Try it: Only one stretch of the material below is wanted: everything from the line containing "29: (160, 154, 7.27)" down to the line containing "43: (555, 22, 13.29)", both ends included. Repeat it exactly and skip the pictures.

Extracted material:

▬▬▬▬▬▬▬▬▬▬

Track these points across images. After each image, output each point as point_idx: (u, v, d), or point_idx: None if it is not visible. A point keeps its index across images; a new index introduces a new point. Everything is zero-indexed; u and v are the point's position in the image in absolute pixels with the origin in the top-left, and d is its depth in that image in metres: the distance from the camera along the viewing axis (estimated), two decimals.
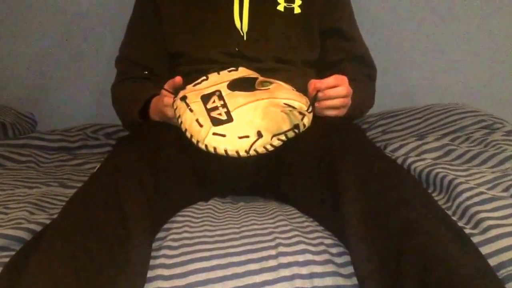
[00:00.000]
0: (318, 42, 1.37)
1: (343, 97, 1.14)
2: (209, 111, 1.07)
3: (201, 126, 1.05)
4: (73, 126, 1.75)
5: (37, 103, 1.96)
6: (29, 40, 1.94)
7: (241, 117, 1.05)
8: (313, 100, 1.11)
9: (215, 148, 1.03)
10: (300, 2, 1.33)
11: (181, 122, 1.07)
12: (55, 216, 0.87)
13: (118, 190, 0.88)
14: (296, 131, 1.06)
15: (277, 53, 1.30)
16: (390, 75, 1.84)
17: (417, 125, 1.53)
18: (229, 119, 1.05)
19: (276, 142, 1.04)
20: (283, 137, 1.05)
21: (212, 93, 1.10)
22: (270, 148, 1.04)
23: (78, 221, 0.82)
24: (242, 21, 1.29)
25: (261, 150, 1.03)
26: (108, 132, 1.72)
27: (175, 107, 1.10)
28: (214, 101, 1.08)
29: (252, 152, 1.03)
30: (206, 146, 1.03)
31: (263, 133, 1.03)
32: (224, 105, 1.07)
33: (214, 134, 1.04)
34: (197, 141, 1.04)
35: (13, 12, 1.93)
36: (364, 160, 0.93)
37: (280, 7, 1.32)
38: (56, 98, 1.98)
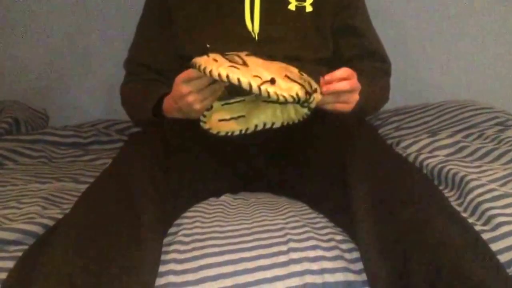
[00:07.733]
0: (330, 40, 1.35)
1: (347, 91, 1.09)
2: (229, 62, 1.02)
3: (217, 61, 1.00)
4: (85, 122, 1.76)
5: (49, 99, 1.96)
6: (41, 36, 1.95)
7: (258, 69, 1.02)
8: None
9: (227, 76, 0.97)
10: (311, 0, 1.32)
11: (199, 66, 1.01)
12: (67, 211, 0.88)
13: (130, 186, 0.89)
14: (306, 103, 1.02)
15: (289, 52, 1.28)
16: (404, 72, 1.83)
17: (430, 121, 1.52)
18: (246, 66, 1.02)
19: (288, 96, 0.97)
20: (294, 95, 0.98)
21: (233, 54, 1.06)
22: (281, 97, 0.97)
23: (90, 217, 0.83)
24: (253, 23, 1.29)
25: (272, 93, 0.96)
26: (120, 128, 1.73)
27: (195, 63, 1.03)
28: (234, 59, 1.03)
29: (264, 92, 0.96)
30: (219, 74, 0.97)
31: (277, 81, 0.98)
32: (244, 64, 1.03)
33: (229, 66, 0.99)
34: (211, 70, 0.98)
35: (24, 10, 1.93)
36: (375, 161, 0.94)
37: (292, 6, 1.30)
38: (68, 93, 1.99)
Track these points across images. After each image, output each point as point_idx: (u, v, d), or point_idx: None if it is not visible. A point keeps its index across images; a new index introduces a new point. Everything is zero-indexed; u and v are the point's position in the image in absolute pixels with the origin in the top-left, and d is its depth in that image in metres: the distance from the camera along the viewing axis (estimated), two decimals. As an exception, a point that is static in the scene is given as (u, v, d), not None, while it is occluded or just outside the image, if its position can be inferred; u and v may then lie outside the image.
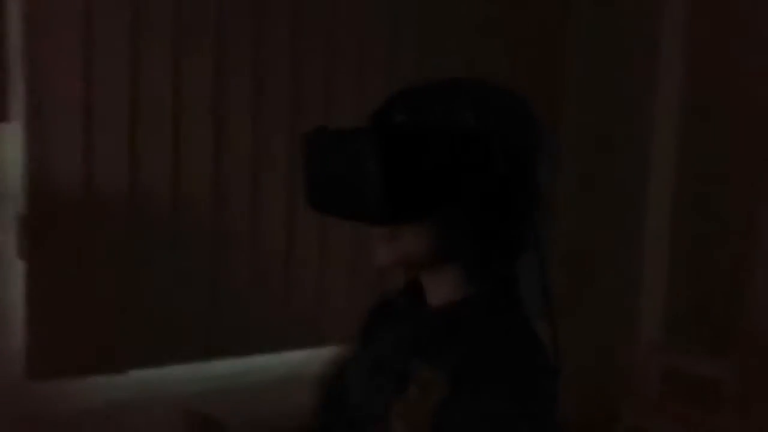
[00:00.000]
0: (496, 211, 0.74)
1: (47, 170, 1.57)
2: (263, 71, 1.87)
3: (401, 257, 0.77)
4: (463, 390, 0.70)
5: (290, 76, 1.92)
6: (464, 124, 0.72)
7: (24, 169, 1.55)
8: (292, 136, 1.89)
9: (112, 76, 1.64)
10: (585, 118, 2.66)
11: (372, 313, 0.95)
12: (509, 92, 0.78)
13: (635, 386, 3.10)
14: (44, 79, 1.55)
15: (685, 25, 2.53)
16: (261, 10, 1.84)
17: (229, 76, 1.81)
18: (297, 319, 2.03)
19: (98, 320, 1.68)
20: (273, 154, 1.89)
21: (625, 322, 3.19)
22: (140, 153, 1.69)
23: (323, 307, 2.07)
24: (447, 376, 0.71)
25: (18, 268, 1.59)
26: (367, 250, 0.86)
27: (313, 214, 0.81)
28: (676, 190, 2.98)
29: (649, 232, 3.08)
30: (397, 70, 2.05)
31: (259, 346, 1.98)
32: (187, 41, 1.73)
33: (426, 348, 0.77)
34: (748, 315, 3.27)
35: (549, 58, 2.45)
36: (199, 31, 1.75)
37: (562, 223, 2.39)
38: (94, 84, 1.61)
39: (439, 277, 0.80)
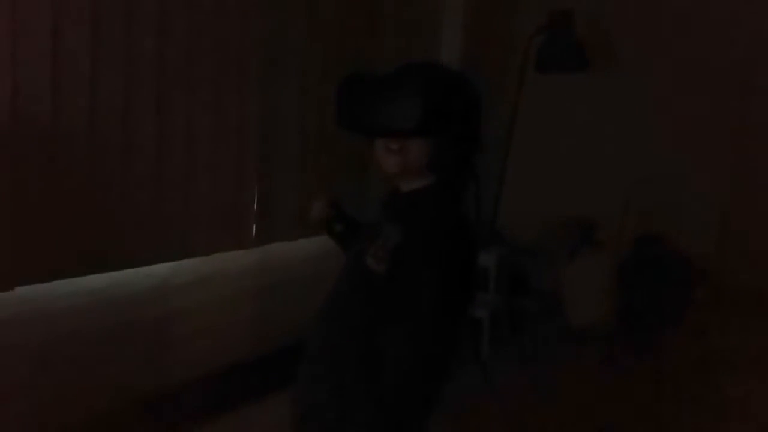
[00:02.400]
0: (466, 137, 1.22)
1: None
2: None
3: (404, 165, 1.19)
4: (409, 242, 1.15)
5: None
6: (448, 91, 1.18)
7: None
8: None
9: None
10: None
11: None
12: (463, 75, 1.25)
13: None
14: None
15: None
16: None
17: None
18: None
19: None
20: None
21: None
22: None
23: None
24: (401, 233, 1.16)
25: None
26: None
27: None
28: None
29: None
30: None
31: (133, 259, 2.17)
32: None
33: (393, 216, 1.23)
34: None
35: None
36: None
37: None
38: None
39: (416, 179, 1.23)
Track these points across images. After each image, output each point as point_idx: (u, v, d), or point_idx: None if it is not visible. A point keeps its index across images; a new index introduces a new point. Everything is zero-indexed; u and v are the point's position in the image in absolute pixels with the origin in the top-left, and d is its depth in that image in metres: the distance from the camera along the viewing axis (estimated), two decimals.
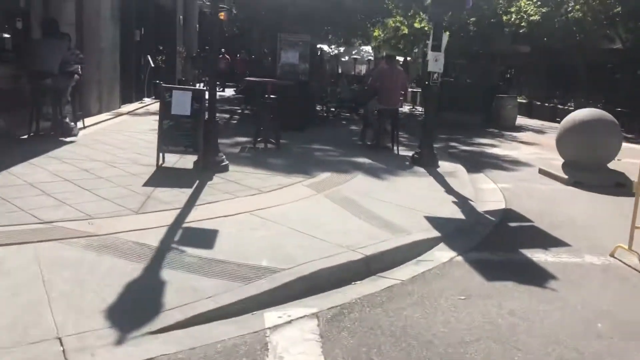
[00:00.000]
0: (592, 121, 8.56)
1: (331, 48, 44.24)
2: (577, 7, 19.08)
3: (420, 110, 22.81)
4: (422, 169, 8.76)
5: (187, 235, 4.79)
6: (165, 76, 17.69)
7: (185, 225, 5.04)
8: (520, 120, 20.80)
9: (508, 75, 40.58)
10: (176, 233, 4.81)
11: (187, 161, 7.50)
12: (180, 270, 4.06)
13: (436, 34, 8.77)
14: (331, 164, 8.67)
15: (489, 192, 7.85)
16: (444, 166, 9.19)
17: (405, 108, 24.38)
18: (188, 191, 6.14)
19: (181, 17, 21.63)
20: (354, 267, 4.45)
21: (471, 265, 4.73)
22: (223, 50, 22.29)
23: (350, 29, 22.73)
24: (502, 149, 12.62)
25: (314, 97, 14.92)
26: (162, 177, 6.79)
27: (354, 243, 4.82)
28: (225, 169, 7.25)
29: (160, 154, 7.27)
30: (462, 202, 6.99)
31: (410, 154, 9.71)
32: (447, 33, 9.00)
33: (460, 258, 4.94)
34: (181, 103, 7.03)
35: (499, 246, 5.39)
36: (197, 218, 5.25)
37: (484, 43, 36.04)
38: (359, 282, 4.32)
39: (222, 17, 23.28)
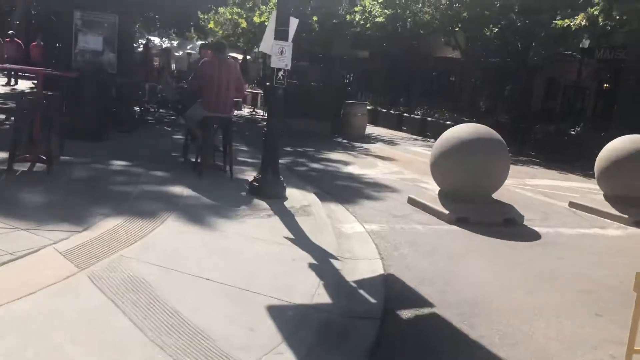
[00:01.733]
0: (476, 141, 6.78)
1: (163, 40, 40.39)
2: (426, 8, 18.14)
3: (262, 113, 20.45)
4: (264, 204, 6.26)
5: None
6: None
7: None
8: (368, 128, 19.47)
9: (347, 81, 40.26)
10: None
11: None
12: None
13: (281, 16, 6.33)
14: (129, 198, 5.80)
15: (356, 241, 5.59)
16: (293, 196, 6.81)
17: (245, 111, 21.89)
18: None
19: None
20: None
21: None
22: (11, 32, 17.78)
23: (177, 15, 19.65)
24: (357, 166, 10.65)
25: (128, 95, 11.72)
26: None
27: None
28: None
29: None
30: (323, 264, 4.64)
31: (249, 177, 7.17)
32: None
33: None
34: None
35: None
36: None
37: (325, 45, 35.07)
38: None
39: None
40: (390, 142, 15.84)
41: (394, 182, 9.10)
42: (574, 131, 17.16)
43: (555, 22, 13.29)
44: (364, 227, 6.09)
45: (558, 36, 14.64)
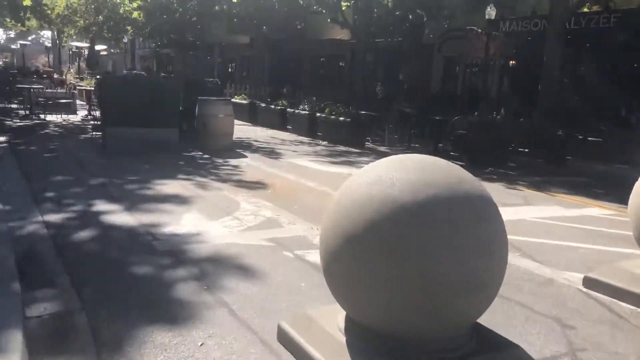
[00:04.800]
0: (429, 206, 2.65)
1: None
2: None
3: (93, 118, 15.26)
4: None
5: None
6: None
7: None
8: (243, 129, 15.15)
9: (230, 70, 35.62)
10: None
11: None
12: None
13: None
14: None
15: None
16: None
17: (79, 116, 16.67)
18: None
19: None
20: None
21: None
22: None
23: None
24: (197, 210, 6.21)
25: None
26: None
27: None
28: None
29: None
30: None
31: None
32: None
33: None
34: None
35: None
36: None
37: (196, 30, 30.18)
38: None
39: None
40: (270, 152, 11.55)
41: (257, 252, 4.84)
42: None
43: None
44: None
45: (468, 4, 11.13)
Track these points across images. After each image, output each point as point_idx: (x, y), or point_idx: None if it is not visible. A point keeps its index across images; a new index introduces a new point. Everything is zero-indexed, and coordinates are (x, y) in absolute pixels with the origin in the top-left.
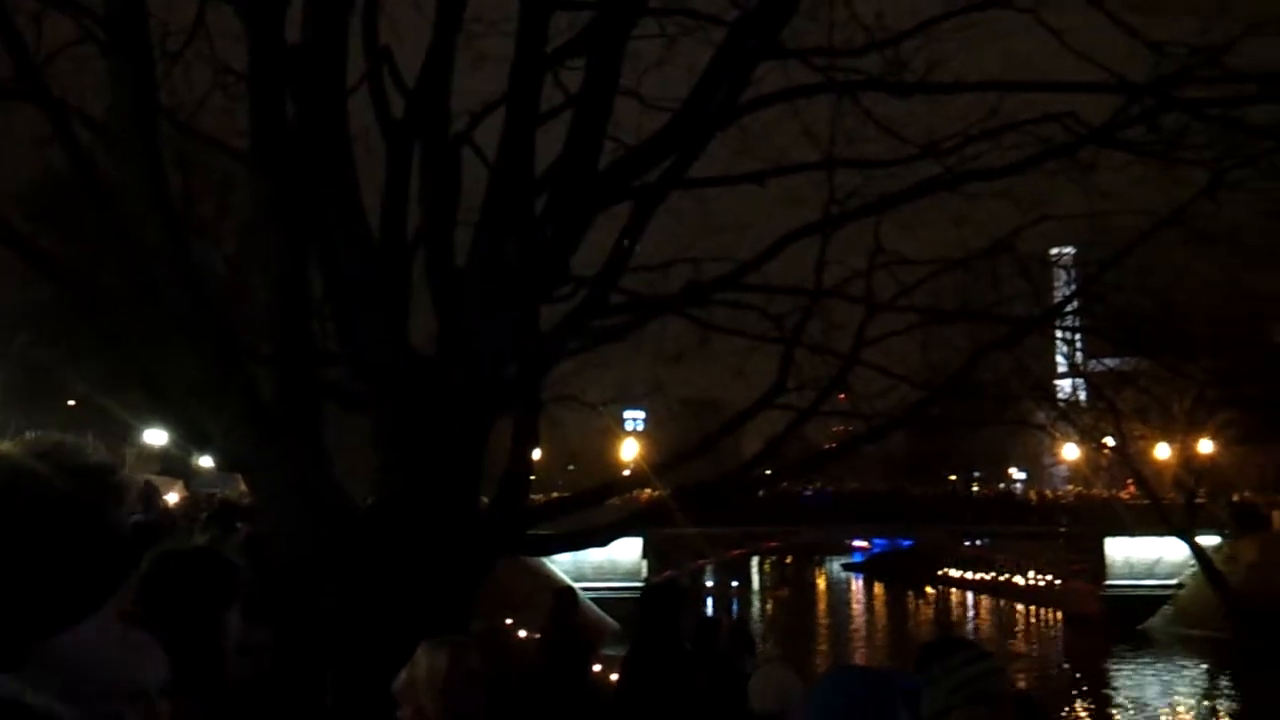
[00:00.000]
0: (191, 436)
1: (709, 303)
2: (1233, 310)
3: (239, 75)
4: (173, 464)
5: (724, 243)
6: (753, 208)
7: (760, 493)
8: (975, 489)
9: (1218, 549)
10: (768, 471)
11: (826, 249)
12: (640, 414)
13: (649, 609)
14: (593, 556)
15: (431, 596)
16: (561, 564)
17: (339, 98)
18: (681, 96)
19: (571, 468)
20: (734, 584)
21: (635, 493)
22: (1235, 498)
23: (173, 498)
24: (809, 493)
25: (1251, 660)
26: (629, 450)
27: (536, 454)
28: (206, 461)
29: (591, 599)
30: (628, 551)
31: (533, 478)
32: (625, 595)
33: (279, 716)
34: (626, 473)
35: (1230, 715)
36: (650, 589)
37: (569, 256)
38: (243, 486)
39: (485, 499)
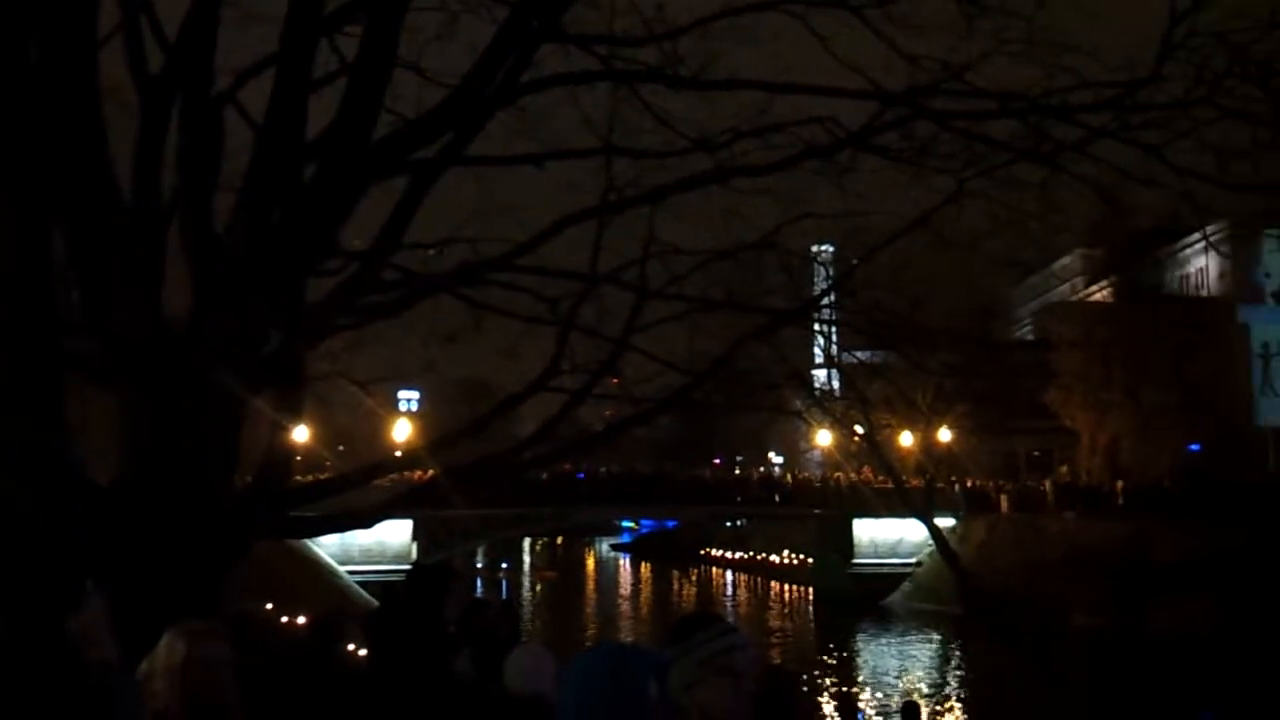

▬▬▬▬▬▬▬▬▬▬

Written solution:
29: (160, 154, 7.27)
30: (462, 202, 6.99)
31: (410, 154, 9.71)
32: (447, 33, 9.00)
33: (460, 258, 4.94)
34: (181, 103, 7.03)
35: (499, 246, 5.39)
36: (197, 218, 5.25)
37: (484, 43, 36.04)
38: (359, 282, 4.32)
39: (222, 17, 23.28)
[00:01.733]
0: (476, 141, 6.78)
1: (163, 40, 40.39)
2: (426, 8, 18.14)
3: (262, 113, 20.45)
4: (264, 204, 6.26)
5: None
6: None
7: None
8: (368, 128, 19.47)
9: (347, 81, 40.26)
10: None
11: None
12: None
13: (281, 16, 6.33)
14: (129, 198, 5.80)
15: (356, 241, 5.59)
16: (293, 196, 6.81)
17: (245, 111, 21.89)
18: None
19: None
20: None
21: None
22: (11, 32, 17.78)
23: (177, 15, 19.65)
24: (357, 166, 10.65)
25: (128, 95, 11.72)
26: None
27: None
28: None
29: None
30: (323, 264, 4.64)
31: (249, 177, 7.17)
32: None
33: None
34: None
35: None
36: None
37: (325, 45, 35.07)
38: None
39: None
40: (390, 142, 15.84)
41: (394, 182, 9.10)
42: (574, 131, 17.16)
43: (555, 22, 13.29)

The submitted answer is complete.